--- EXERCISE PROMPT ---
Render the records as a Markdown table with the columns Row and Line, from the start of the records up to and including the line containing "What is the sum of the". Skip blank lines.

Extracted data entries:
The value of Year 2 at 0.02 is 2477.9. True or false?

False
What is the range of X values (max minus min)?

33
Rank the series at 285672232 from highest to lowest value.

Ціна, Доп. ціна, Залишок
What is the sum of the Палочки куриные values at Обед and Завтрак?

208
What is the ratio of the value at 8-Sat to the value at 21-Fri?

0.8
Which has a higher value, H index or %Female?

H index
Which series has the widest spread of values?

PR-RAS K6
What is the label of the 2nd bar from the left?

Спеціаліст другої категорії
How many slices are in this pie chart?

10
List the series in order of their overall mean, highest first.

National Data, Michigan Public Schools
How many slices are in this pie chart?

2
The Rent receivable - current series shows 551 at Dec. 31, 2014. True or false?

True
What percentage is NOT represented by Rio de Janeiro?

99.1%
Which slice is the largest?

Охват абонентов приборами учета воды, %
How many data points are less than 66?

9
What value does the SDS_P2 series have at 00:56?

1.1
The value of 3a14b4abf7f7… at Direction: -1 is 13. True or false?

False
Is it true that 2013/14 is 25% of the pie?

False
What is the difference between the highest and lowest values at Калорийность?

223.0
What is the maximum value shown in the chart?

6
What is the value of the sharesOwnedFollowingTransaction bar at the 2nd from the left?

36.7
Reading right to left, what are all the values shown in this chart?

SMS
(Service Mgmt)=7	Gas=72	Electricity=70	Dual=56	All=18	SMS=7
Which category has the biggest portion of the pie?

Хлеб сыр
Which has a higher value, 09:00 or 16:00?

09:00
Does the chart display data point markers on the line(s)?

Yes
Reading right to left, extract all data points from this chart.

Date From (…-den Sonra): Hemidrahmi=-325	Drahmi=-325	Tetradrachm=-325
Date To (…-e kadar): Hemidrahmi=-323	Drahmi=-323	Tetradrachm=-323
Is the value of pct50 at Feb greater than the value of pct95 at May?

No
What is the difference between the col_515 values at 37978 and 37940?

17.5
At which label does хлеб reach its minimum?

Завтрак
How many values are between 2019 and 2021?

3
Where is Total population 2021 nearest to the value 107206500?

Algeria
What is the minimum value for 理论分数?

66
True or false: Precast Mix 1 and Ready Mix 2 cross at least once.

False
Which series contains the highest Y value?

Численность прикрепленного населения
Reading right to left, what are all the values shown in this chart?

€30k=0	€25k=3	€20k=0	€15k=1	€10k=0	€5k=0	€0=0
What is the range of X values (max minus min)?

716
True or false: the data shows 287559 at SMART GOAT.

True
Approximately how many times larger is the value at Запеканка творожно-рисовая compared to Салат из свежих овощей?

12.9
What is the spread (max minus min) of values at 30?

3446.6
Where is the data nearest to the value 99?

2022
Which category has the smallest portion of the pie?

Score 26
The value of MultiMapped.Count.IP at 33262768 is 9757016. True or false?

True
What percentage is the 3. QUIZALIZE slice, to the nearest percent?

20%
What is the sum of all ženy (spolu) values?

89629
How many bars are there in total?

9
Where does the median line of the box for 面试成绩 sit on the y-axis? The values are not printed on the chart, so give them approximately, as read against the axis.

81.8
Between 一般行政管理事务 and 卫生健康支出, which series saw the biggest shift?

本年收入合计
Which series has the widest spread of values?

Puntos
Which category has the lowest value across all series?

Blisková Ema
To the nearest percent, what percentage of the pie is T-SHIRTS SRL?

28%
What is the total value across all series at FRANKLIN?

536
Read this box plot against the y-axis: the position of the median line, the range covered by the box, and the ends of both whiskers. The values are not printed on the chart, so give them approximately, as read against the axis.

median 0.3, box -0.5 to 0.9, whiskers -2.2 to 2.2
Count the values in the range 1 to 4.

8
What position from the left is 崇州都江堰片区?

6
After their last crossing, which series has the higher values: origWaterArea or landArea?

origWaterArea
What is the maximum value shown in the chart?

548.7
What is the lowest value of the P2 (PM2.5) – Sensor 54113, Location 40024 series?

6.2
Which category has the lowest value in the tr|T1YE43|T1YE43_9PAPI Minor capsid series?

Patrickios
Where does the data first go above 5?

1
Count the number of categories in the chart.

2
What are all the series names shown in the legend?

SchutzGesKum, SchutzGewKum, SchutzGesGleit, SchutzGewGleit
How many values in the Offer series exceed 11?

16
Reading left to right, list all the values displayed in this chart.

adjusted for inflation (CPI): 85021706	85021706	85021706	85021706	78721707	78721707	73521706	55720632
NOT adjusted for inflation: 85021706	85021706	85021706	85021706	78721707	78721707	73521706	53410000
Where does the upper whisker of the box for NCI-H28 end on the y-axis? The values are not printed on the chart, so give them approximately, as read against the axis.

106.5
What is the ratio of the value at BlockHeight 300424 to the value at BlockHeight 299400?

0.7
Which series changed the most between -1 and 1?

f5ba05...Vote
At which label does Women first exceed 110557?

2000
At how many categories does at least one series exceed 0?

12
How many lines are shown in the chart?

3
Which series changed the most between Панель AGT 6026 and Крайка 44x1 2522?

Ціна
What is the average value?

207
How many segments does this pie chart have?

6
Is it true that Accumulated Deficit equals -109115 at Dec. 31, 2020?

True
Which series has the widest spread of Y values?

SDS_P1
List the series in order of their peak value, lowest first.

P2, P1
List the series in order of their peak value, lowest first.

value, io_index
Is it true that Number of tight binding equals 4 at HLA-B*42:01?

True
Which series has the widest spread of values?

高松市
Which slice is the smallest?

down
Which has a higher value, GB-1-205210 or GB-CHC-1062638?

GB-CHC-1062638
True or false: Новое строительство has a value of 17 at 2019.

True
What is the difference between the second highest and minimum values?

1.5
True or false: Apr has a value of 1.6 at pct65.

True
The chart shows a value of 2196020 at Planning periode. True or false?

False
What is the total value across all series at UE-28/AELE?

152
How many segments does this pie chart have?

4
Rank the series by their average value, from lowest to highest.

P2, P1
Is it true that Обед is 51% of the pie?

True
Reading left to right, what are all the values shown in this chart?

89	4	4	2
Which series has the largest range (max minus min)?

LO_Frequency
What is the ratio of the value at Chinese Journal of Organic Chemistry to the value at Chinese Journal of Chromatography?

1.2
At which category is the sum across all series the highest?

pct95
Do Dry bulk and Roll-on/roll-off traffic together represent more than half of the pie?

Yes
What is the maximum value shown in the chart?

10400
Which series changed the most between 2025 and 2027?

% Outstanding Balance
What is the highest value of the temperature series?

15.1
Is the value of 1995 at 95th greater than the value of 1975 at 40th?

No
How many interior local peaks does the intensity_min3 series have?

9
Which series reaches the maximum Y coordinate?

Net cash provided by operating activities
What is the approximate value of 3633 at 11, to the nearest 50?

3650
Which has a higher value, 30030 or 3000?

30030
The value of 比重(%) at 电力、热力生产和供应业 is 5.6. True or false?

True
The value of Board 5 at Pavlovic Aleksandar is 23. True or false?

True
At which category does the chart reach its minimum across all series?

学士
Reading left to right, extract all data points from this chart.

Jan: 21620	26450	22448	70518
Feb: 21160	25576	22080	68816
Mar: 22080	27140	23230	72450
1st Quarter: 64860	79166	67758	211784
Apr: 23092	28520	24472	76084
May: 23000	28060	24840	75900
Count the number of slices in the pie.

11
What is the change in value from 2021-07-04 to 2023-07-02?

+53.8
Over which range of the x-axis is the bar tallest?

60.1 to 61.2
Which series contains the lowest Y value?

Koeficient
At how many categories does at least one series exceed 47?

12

--- RESPONSE TO THIS EXERCISE ---
| Row | Line |
|---|---|
| 1 | The value of Year 2 at 0.02 is 2477.9. True or false? |
| 2 | False |
| 3 | What is the range of X values (max minus min)? |
| 4 | 33 |
| 5 | Rank the series at 285672232 from highest to lowest value. |
| 6 | Ціна, Доп. ціна, Залишок |
| 7 | What is the sum of the Палочки куриные values at Обед and Завтрак? |